Sementara itu, penumpang pesawat lainnya yang masih turun dari pesawat langsung memberi salam dan langsung menuju bus yang disiapkan untuk mengantar mereka ke hotel haji Sudan sebelum kembali ke keluarga.
โBerkatilah kalian semua, saya sangat senang.
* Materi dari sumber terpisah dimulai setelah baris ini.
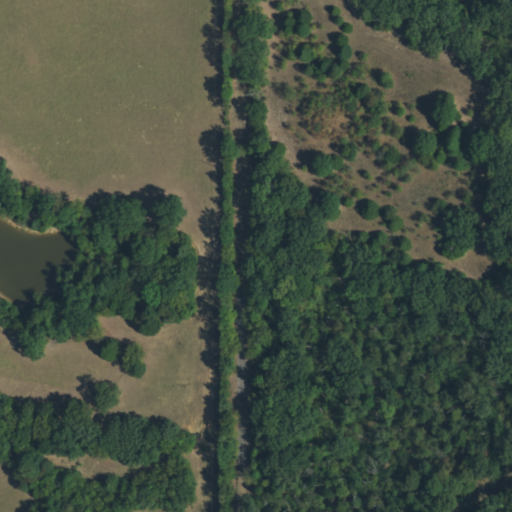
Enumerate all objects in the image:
road: (234, 255)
Alhamdulillah saya sempat flu sedikit, lalu susah di sana,โ kata Sunardianto.
Meski unit pertama dari Makassar tiba dalam jumlah penuh yakni 449 orang, namun sisanya mengalami sakit tenggorokan seperti batuk dan banyak marah ketika banyak pasir berjatuhan di Arafah.
Read More : Profil Dzulfikar Ahmad Tawalla, Ketua PP Pemuda Muhammadiyah yang Dipanggil Prabowo Subianto ke Kediamannya
Semua baik-baik saja, tidak ada yang sakit parah, kebanyakan batuk-batuk karena panas dan debu, kata Rizkayadi, ketua tim utama Makassar.
Proses kepulangan jemaah haji dari Makassar akan berlangsung selama satu bulan, yakni 23 Juni hingga 20 Juli 2024, dengan total jemaah sebanyak 16.644 orang.